Today’s Anne Applebaum column is pretty good, but it also appeared on the Washington Post’s op-ed page so apparently she decided to toss a major misstatement of fact into the piece in order to ensure it passes muster with the editors. Hence:
Yet it is Social Security, Medicare and the ever-expanding list of earmarks — federal grants — that are going to sink the American budget in the next few decades, not President Obama’s health-care reform (though that won’t help). Yet in Washington, these expenditures are known as “third rails”: If you touch them, you’re dead.
She’s managed to pack two or three different mistakes into the sentence. For one thing, the expansion of earmarks has no budgetary impact whatsoever. For another thing, President Obama’s Affordable Care Act will in fact reduce the budget deficit according to the Congressional Budget Office, the Joint Tax Committee, and the Office of Management and Budget. If Applebaum has some argument that these authorities are mistaken, she’s welcome to present it, but it’s odd for her to simply state that they’re mistaken as a matter of fact without even acknowledging that the main budgetary authorities disagree with her. Last, though I’m not sure whether it should count as a separate error or an extension of the previous one, Applebaum seems not to realize that the aforementioned Affordable Care Act does in fact touch Medicare expenditures.

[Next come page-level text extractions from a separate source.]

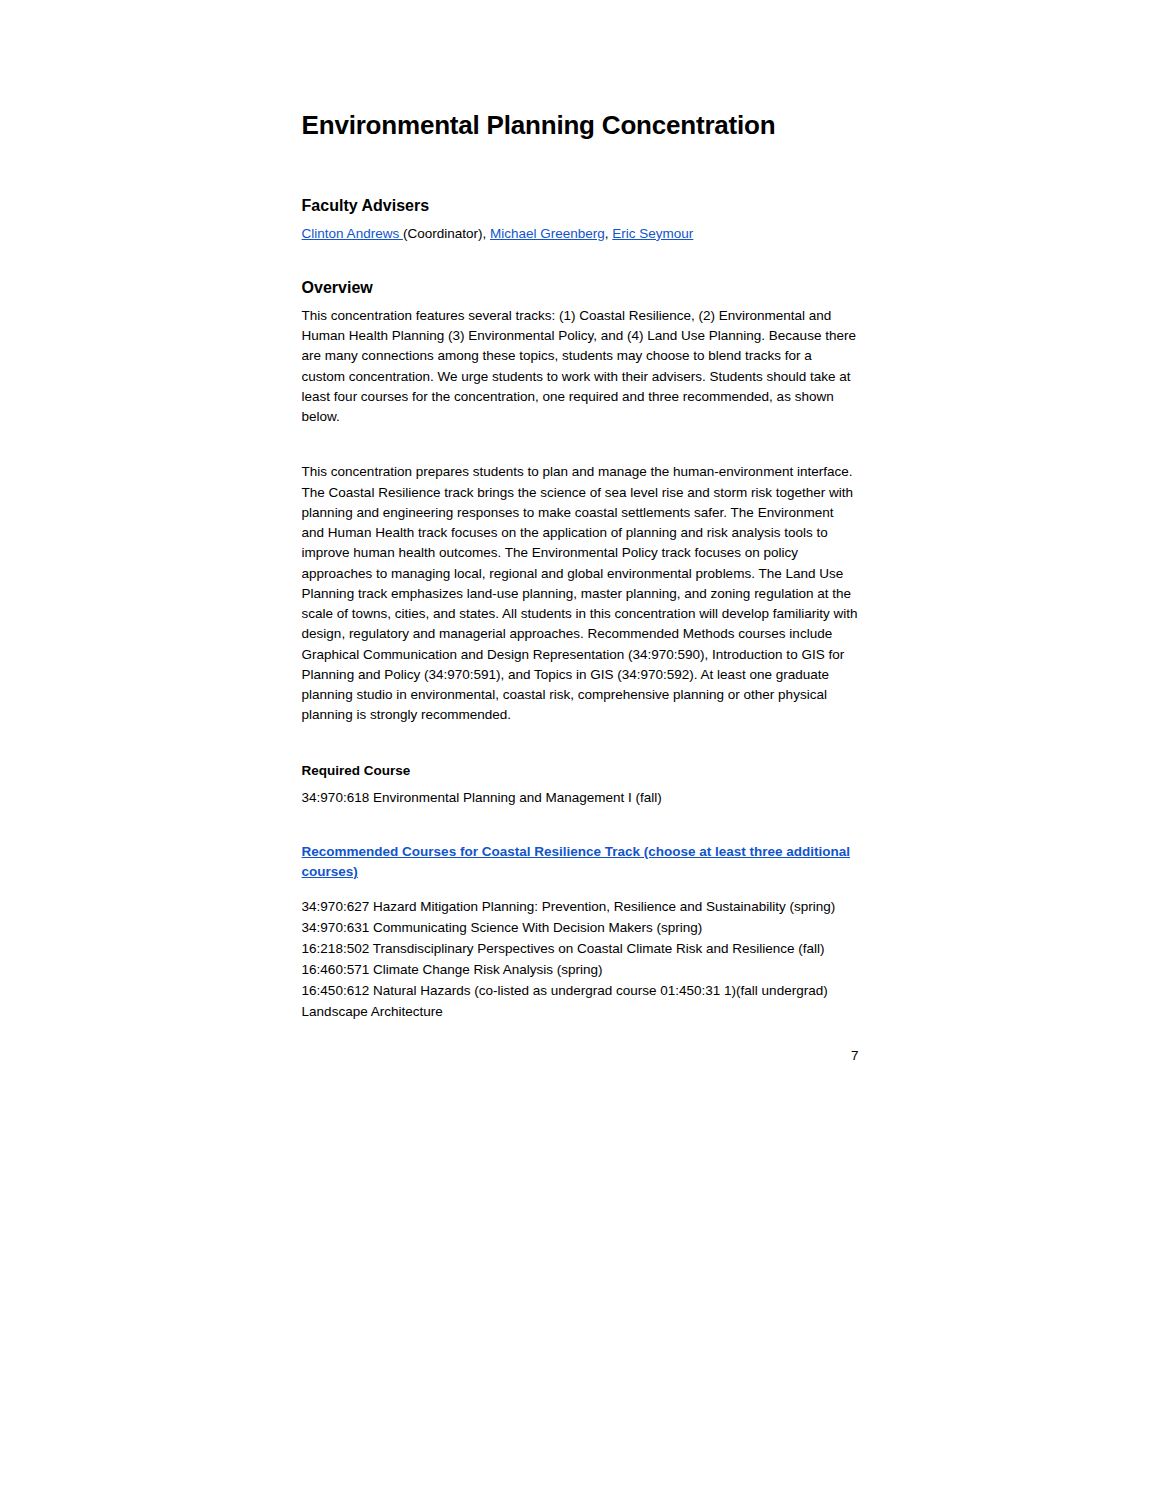Environmental Planning Concentration
Faculty Advisers
Clinton Andrews (Coordinator), Michael Greenberg, Eric Seymour
Overview
This concentration features several tracks: (1) Coastal Resilience, (2) Environmental and Human Health Planning (3) Environmental Policy, and (4) Land Use Planning. Because there are many connections among these topics, students may choose to blend tracks for a custom concentration. We urge students to work with their advisers. Students should take at least four courses for the concentration, one required and three recommended, as shown below.
This concentration prepares students to plan and manage the human-environment interface. The Coastal Resilience track brings the science of sea level rise and storm risk together with planning and engineering responses to make coastal settlements safer. The Environment and Human Health track focuses on the application of planning and risk analysis tools to improve human health outcomes. The Environmental Policy track focuses on policy approaches to managing local, regional and global environmental problems. The Land Use Planning track emphasizes land-use planning, master planning, and zoning regulation at the scale of towns, cities, and states. All students in this concentration will develop familiarity with design, regulatory and managerial approaches. Recommended Methods courses include Graphical Communication and Design Representation (34:970:590), Introduction to GIS for Planning and Policy (34:970:591), and Topics in GIS (34:970:592). At least one graduate planning studio in environmental, coastal risk, comprehensive planning or other physical planning is strongly recommended.
Required Course
34:970:618 Environmental Planning and Management I (fall)
Recommended Courses for Coastal Resilience Track (choose at least three additional courses)
34:970:627 Hazard Mitigation Planning: Prevention, Resilience and Sustainability (spring)
34:970:631 Communicating Science With Decision Makers (spring)
16:218:502 Transdisciplinary Perspectives on Coastal Climate Risk and Resilience (fall)
16:460:571 Climate Change Risk Analysis (spring)
16:450:612 Natural Hazards (co-listed as undergrad course 01:450:31 1)(fall undergrad)
Landscape Architecture
7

Something that I don’t think The Washington Post’s editors fully realize is that people who read the columns that appear in their paper—and the syndicated versions of those columns that appear in papers across the country—generally believe that The Washington Post’s editors take some kind of action to ensure the factual content of the stories that appear in their newspaper. The op-ed page doesn’t come with a banner saying “WARNING: THIS IS THE OPINION SECTION WHERE WE LET CONSERVATIVES MAKE THINGS UP.” But the policy of the paper is, in fact, that if conservatives want to make things up in the op-ed pages they are free to do so. Under the circumstances, I’m not entirely certain why the Post doesn’t offer that disclaimer. Presumably they think it would be bad for business for people to realize that a certain share of their daily “opinion” content consists of false assertions of fact. But if this is what they believe, they ought to take some steps to reduce or eliminate the quantity of such assertions in their pages.